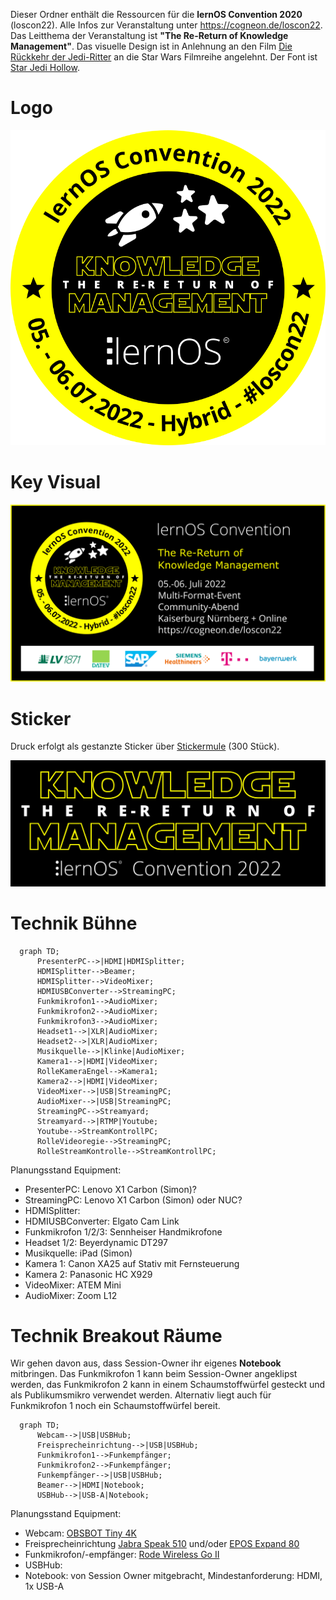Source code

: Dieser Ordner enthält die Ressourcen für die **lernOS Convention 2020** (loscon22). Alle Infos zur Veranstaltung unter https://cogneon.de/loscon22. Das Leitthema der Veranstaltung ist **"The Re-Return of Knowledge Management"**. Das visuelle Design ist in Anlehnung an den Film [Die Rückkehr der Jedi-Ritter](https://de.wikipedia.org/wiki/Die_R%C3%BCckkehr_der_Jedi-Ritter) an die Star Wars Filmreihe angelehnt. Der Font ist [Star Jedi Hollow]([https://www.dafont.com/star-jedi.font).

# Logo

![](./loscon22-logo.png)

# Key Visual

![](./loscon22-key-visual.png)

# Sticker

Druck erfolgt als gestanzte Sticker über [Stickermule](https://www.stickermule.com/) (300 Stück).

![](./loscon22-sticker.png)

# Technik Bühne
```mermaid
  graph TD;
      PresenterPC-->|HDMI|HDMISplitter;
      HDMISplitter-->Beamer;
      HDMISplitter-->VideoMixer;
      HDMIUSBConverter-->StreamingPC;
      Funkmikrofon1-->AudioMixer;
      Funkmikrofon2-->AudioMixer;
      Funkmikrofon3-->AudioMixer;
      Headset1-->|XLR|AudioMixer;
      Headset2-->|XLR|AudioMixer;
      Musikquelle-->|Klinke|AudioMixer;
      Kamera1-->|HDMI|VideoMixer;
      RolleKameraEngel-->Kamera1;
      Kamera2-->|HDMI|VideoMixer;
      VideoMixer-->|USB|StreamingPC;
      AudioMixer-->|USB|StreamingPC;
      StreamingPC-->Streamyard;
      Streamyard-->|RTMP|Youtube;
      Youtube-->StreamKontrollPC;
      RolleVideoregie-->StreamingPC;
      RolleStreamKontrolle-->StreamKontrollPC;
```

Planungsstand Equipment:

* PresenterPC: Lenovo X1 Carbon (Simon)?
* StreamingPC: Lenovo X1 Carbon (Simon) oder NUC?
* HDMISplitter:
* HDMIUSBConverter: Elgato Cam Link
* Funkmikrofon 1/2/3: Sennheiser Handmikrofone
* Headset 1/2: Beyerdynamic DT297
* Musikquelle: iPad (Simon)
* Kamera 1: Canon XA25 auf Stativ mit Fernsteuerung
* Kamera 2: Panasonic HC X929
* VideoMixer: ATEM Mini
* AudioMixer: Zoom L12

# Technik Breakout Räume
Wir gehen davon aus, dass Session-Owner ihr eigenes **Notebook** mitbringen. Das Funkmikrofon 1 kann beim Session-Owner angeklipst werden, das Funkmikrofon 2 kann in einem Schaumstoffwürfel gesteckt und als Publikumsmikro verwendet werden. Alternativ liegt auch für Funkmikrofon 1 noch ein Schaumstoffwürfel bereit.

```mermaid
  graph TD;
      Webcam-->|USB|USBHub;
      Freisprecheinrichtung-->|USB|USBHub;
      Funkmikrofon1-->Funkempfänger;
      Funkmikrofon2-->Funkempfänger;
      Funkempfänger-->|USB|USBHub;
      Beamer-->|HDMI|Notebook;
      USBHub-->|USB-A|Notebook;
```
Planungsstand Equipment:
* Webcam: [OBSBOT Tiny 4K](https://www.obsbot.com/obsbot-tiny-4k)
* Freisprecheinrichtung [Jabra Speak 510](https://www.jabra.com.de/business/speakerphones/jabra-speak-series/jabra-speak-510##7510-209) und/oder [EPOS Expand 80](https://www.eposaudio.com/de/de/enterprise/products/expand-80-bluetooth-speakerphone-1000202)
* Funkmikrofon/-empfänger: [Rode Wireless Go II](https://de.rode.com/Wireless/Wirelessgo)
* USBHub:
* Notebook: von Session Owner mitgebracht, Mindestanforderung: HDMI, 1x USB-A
...
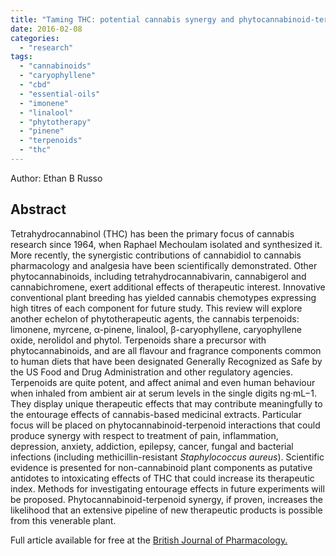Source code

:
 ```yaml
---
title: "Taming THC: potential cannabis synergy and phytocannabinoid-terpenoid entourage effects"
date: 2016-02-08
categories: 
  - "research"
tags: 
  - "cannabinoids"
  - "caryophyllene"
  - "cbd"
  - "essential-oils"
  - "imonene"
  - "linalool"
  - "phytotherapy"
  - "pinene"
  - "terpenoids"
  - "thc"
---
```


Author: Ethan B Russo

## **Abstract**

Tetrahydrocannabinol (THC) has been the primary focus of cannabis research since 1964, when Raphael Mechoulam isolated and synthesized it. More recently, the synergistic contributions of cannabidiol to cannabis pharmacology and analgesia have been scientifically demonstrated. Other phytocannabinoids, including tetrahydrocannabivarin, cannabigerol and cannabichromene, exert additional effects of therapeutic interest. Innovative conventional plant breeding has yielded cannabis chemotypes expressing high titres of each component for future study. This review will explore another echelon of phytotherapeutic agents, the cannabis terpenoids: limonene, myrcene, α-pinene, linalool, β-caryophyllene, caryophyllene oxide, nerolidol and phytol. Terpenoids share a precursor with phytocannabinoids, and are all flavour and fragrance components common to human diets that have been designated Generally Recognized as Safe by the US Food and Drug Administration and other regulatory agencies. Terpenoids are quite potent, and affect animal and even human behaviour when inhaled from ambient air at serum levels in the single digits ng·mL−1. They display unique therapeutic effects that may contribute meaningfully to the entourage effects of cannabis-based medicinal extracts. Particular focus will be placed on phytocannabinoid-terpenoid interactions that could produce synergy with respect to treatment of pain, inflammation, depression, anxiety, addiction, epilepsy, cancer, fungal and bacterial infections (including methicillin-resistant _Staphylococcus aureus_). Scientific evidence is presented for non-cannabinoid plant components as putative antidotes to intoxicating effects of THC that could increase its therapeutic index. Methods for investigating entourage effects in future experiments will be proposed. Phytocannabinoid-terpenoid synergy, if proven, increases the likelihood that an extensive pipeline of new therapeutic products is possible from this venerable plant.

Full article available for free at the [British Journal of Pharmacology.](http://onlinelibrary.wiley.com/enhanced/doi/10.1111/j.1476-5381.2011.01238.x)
--
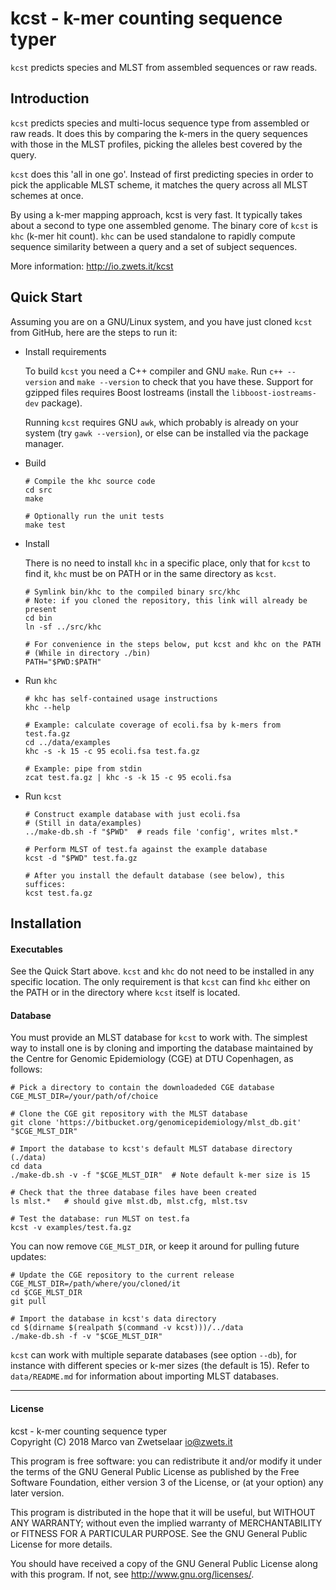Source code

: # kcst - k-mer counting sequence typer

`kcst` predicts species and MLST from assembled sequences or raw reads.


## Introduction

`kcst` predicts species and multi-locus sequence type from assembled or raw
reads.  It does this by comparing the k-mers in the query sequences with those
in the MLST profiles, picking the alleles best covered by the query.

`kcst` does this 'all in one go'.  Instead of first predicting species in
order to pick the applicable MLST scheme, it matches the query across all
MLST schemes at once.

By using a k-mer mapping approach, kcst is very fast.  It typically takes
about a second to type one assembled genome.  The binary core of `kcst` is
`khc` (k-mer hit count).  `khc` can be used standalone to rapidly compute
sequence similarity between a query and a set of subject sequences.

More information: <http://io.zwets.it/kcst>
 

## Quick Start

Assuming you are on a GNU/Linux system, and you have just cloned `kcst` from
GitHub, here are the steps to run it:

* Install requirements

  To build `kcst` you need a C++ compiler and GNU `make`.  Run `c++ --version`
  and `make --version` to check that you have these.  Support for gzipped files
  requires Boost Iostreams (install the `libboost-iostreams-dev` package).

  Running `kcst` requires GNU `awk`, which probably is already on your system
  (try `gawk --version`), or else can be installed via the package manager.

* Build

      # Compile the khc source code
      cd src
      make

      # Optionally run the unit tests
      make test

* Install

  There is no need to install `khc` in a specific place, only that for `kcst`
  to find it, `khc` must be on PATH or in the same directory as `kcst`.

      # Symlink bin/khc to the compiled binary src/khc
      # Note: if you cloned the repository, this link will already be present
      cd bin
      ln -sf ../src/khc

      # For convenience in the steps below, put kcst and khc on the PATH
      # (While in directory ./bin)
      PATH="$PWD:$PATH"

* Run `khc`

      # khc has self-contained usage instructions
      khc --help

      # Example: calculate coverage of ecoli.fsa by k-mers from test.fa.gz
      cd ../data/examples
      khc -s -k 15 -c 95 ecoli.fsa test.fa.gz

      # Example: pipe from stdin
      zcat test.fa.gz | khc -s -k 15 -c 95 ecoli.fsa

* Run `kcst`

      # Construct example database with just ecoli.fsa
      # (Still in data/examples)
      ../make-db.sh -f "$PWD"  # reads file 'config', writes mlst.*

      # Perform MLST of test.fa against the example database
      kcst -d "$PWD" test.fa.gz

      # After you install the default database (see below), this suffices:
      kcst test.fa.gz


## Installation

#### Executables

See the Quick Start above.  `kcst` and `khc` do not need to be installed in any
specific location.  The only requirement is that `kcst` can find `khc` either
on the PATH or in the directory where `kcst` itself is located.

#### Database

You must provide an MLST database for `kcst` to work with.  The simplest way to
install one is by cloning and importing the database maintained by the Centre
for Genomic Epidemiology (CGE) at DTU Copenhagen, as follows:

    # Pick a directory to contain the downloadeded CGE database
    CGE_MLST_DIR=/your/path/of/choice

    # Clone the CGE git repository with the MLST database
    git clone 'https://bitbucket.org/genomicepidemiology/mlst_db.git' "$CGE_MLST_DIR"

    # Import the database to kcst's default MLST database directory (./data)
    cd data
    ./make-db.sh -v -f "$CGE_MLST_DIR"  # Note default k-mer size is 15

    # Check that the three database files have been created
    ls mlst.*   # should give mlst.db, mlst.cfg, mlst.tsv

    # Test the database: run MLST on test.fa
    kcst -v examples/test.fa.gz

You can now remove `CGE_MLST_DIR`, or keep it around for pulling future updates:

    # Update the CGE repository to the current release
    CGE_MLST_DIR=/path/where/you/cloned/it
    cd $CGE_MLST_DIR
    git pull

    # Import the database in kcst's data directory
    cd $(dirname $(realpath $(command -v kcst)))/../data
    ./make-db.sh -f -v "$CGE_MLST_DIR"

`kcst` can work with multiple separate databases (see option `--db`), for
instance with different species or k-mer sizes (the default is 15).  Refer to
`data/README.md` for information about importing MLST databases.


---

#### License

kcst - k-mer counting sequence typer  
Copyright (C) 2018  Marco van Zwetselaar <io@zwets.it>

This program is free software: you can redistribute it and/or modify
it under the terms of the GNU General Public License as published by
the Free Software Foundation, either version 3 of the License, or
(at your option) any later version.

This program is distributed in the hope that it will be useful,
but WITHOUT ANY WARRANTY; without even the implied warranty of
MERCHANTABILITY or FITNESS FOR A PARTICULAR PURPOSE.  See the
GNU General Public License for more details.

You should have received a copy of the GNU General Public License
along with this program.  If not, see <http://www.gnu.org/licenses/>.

◆ **WHAT IS EXPECTED**
The lines above from the one with "# Compile the khc source code" through the one with "There is no" are to be duplicated exactly, ends included, with nothing added.

◆ **SOLUTION TO THIS TASK**
      # Compile the khc source code
      cd src
      make

      # Optionally run the unit tests
      make test

* Install

  There is no need to install `khc` in a specific place, only that for `kcst`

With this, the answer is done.